Shruti Kapila
Shruti Kapila
Professor Shruti Kapila teaches modern history and global political thought at the University of Cambridge, Faculty of History, and is a Fellow of Corpus Christi College. Kapila's principal fields of writing are modern and contemporary India, violence, global political thought, the British empire, psychoanalysis, race and gender. Her first book, Violent Fraternity: Indian Political Thought in the Global Age was praised as 'ground-breaking', 'highly original', 'brilliant' and 'transformative' of our understanding of India and global political languages. Kapila does regular commentary for print and television including for the Financial Times, Prospect Magazine, BBC and Al Jazeera TV. She writes a fortnightly column for The Print, India. She also does regular podcasts for a range of public and academic sites.
Kapila was born and educated in India.
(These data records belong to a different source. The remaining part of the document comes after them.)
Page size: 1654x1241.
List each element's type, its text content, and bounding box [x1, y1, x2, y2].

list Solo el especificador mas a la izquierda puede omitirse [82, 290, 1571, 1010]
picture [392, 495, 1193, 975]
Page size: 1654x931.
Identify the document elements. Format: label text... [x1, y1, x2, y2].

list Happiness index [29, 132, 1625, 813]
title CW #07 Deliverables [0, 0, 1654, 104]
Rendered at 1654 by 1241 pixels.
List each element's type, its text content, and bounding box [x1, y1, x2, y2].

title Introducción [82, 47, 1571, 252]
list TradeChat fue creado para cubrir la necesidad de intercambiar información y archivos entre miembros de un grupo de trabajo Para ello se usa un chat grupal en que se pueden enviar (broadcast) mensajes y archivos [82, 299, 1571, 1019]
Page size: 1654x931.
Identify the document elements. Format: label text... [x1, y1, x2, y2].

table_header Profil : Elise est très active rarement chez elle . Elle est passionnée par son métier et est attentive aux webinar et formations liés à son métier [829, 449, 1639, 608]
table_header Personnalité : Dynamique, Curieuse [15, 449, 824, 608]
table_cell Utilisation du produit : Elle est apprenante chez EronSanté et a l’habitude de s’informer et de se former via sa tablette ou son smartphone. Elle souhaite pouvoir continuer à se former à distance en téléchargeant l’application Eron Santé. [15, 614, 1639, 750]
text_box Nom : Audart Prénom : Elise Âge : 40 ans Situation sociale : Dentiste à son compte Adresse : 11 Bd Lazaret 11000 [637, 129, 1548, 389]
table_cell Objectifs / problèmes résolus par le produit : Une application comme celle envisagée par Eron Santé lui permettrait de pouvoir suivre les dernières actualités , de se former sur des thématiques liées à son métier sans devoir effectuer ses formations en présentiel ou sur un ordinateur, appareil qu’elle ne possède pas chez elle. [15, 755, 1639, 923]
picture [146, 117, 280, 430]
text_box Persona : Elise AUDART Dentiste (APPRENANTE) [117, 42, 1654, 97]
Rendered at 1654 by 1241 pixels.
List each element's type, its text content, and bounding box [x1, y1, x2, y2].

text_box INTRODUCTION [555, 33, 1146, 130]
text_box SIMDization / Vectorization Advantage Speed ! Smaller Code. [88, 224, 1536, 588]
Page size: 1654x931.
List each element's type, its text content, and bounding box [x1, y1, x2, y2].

She graduated from Panjab University Chandigarh with top honours and read for a master’s in modern history at JNU, Delhi that was followed by a doctorate from SOAS, London University. Her professional life has been international and prior to Cambridge, she has held a research position at the University of Oxford and was Assistant Professor, in conjunction with a University Chair for Career Development, at Tufts University, Mass., USA. Predating recent calls to ‘decolonise’ the curriculum by more than a decade, Kapila's academic life has been defined by centering the importance of India for the remaking of global political languages from anti-imperialism to democracy, violence, and justice. Her new projects include work on Indian democracy, the ideas of global conservatism, and a biography focusing on race and psychoanalysis in post-war London. Away from the writing and the teaching room, Kapila is co-director of Global Humanities Project at Cambridge, and has worked on international strategy for the Vice-Chancellor's Office there. She also consults for selective UK and Indian government departments.